Saved data entries:
+ + + +

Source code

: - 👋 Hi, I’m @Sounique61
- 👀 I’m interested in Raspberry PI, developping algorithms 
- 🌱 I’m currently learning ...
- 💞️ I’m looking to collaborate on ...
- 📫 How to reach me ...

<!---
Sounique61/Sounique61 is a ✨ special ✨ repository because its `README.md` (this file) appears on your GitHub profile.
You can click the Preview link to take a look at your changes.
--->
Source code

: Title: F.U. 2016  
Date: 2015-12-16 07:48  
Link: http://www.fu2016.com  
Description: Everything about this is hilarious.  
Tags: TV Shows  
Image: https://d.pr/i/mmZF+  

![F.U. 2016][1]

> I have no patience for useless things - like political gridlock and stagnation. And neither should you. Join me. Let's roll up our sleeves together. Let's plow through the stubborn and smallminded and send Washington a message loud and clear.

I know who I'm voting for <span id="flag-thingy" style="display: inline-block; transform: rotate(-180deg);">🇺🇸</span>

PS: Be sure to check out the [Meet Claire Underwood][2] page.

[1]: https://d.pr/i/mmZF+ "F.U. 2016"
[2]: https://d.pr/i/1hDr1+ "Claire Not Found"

+ + + +

Directions for this task:
Whatever lies between the line containing "Title: F.U. 2016" and the final line above, both included, must be returned exactly.

Exercise response:
: Title: F.U. 2016  
Date: 2015-12-16 07:48  
Link: http://www.fu2016.com  
Description: Everything about this is hilarious.  
Tags: TV Shows  
Image: https://d.pr/i/mmZF+  

![F.U. 2016][1]

> I have no patience for useless things - like political gridlock and stagnation. And neither should you. Join me. Let's roll up our sleeves together. Let's plow through the stubborn and smallminded and send Washington a message loud and clear.

I know who I'm voting for <span id="flag-thingy" style="display: inline-block; transform: rotate(-180deg);">🇺🇸</span>

PS: Be sure to check out the [Meet Claire Underwood][2] page.

[1]: https://d.pr/i/mmZF+ "F.U. 2016"
[2]: https://d.pr/i/1hDr1+ "Claire Not Found"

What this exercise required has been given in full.